A third option for Yemeni youth [Archives:2008/1178/Viewpoint]

August 4 2008

Nadia Al-Saqqaf
Minister of Technical Education and Vocational Training explained that the problem with the Yemeni job market is that “for every one, handyman there are 20 engineers, whereas the situation should have been the opposite as the market needs vocational workers more than engineers.”

He was referring to the common conviction that an academic degree is more prestigious and worthy than learning a technical or vocational skill, although real life has proven that it is those with skills who are successful. There is a saying in Arabic, “Ana ameer wa anta ameer faman yar'a al-hameer?” The rough English equivalent is “too many chiefs, not enough Indians.” This is exactly the reason why there are so many unemployed youth, yet ironically there is a severe lack of skills to cover local needs and market demands.

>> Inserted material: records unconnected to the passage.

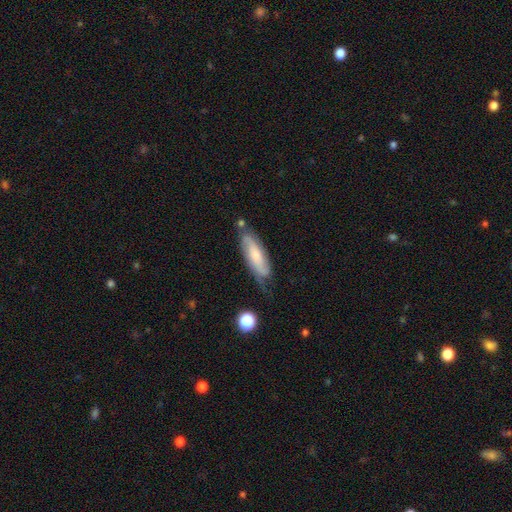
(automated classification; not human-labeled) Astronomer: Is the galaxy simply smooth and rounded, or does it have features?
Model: featured or disk — 54% (runner-up: smooth, 39%).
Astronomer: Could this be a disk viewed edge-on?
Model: no — 77%.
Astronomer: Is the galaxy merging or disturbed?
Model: none — 62%.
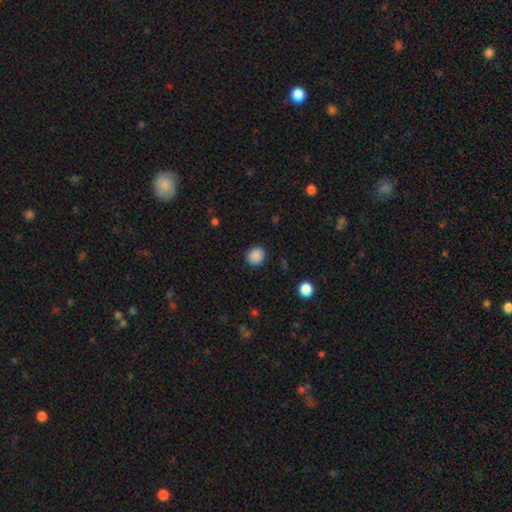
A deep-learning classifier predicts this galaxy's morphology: Smooth or featured? Predicted: smooth (p=0.88). How rounded? Predicted: round (p=0.73). Merging? Predicted: none (p=0.89).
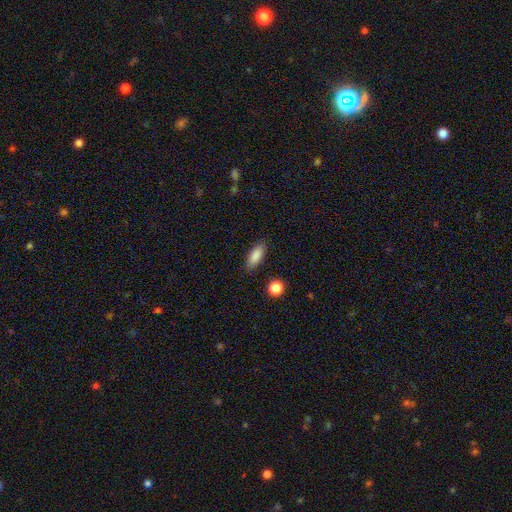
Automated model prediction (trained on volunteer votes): Overall: smooth (87%). How rounded: in between (73%). Merging: none (86%).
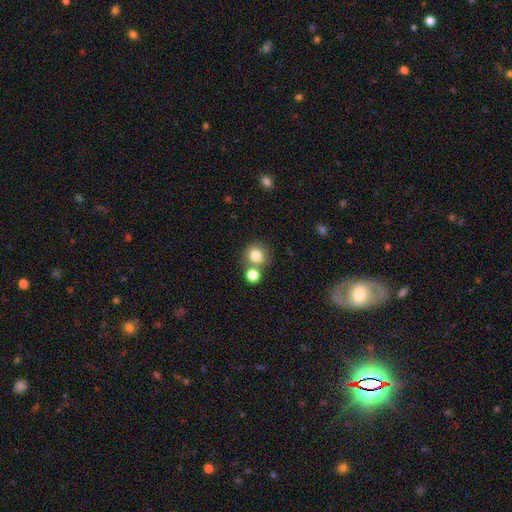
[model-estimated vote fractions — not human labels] smooth_or_featured: smooth (p=0.81) [alt: star or artifact p=0.11]
how_rounded: round (p=0.87) [alt: in between p=0.12]
merging: none (p=0.64) [alt: merger p=0.24]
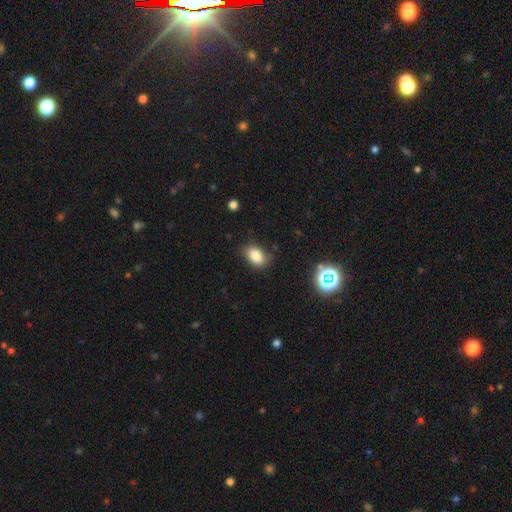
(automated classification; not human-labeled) A smooth galaxy with no disk features (82%) that is in between round and cigar-shaped (84%).

Vote fractions:
- Smooth or featured? smooth: 82% / star or artifact: 10% / featured or disk: 7%
- How rounded? in between: 84% / round: 14% / cigar-shaped: 2%
- Merging? none: 80% / minor disturbance: 15% / major disturbance: 3% / merger: 2%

Now it seems that some authority figures, such as the Minister of Technical Education, are realizing this problem and are trying to do something about it. With the help of organizations such as the Social Fund for Development, new projects to bring workers to the labor force are starting to see the light. These projects help Yemeni youth to realize that they need not all be “chiefs,” and that some should think about getting into non-academic trades or even starting their own service-related businesses.

The head of the Arab-Italian Chamber of Commerce visited Sana'a two years ago and explained that Italy recovered after WWII through cluster economy, i.e. small businesses in various trades working together through corporations and unions.

The point is that Yemen's economy does not need multinational companies or multibillion dollar industries in order to thrive. It needs small and micro-enterprises in various fields. This is not only the solution for the economy; it is also the solution for unemployed youth who are waiting for either the government or the private sector to give them jobs.

In order to make this third option work and become attractive to youth in Yemen, work has to be done on three levels; first at the institutional level where community colleges, technical and vocational training institutes and centers are established and made accessible to the youth. Second, stories of successful entrepreneurs should be highlighted by the media so that young men and women have role models to look up to, and finally a gradual cultural change whereby the society does not look down upon a vocational worker.

I am sure when a Yemeni young person realizes their options, that he or she would rather be a rich plumber or tailor than a penniless PhD.